REQUIREMENT:
Swap "program" for "code" and write out the lines of the data again with nothing else changed, leaving out the pictures.

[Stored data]
--- Begin ---

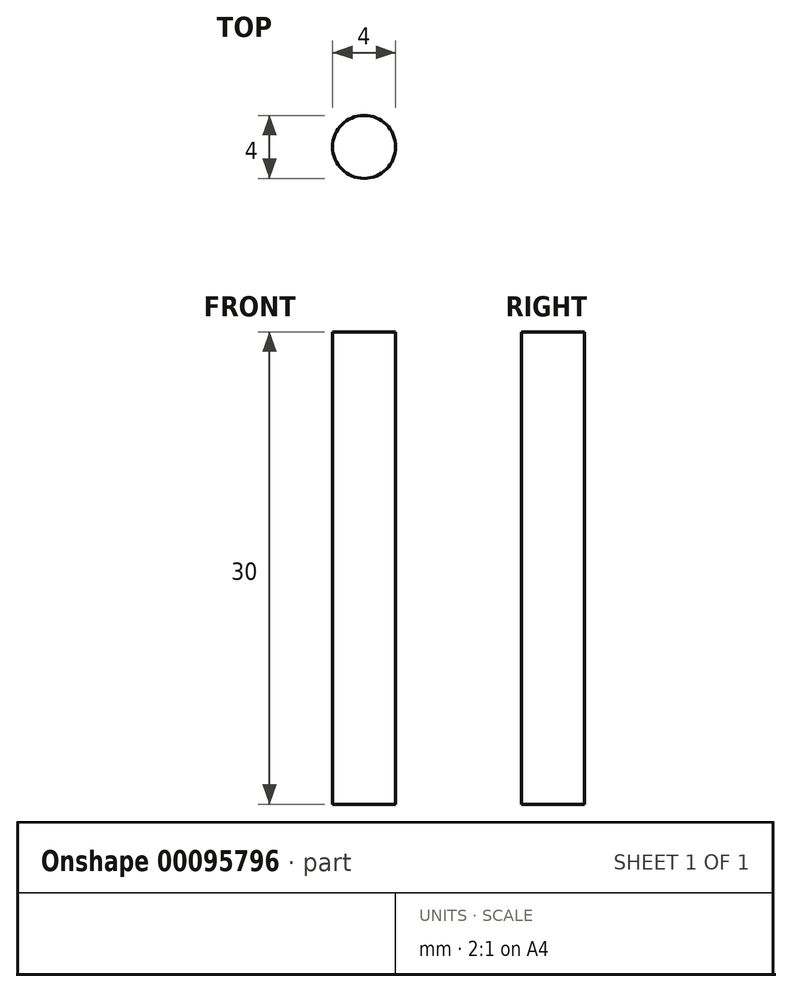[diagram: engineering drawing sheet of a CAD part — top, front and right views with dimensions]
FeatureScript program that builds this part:
annotation { "Feature Type Name" : "Feature", "Feature Type Description" : "" }
export const myFeature = defineFeature(function(context is Context, id is Id, definition is map)
    precondition{}
    {
        {
            var Q0;
            Q0=qCreatedBy(makeId("Top.planeOp"),FACE);
            var sketch = newSketch(context, id + "F0", { "sketchPlane" : qUnion([Q0])});
            skCircle(sketch, "E0", {"center": v(0, 0) * mm, "radius": 2 * mm});
            skSolve(sketch);
        }
        {
            var Q0;
            Q0 = qSketchRegion(id + "F0", true);
            extrude(context, id + "F1", {"entities" : qUnion([Q0]), "endBound" : BoundingType.SYMMETRIC, "depth" : 30 * mm});
        }
    });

--- End ---

THE REPLY:
[diagram: engineering drawing sheet of a CAD part — top, front and right views with dimensions]
FeatureScript code that builds this part:
annotation { "Feature Type Name" : "Feature", "Feature Type Description" : "" }
export const myFeature = defineFeature(function(context is Context, id is Id, definition is map)
    precondition{}
    {
        {
            var Q0;
            Q0=qCreatedBy(makeId("Top.planeOp"),FACE);
            var sketch = newSketch(context, id + "F0", { "sketchPlane" : qUnion([Q0])});
            skCircle(sketch, "E0", {"center": v(0, 0) * mm, "radius": 2 * mm});
            skSolve(sketch);
        }
        {
            var Q0;
            Q0 = qSketchRegion(id + "F0", true);
            extrude(context, id + "F1", {"entities" : qUnion([Q0]), "endBound" : BoundingType.SYMMETRIC, "depth" : 30 * mm});
        }
    });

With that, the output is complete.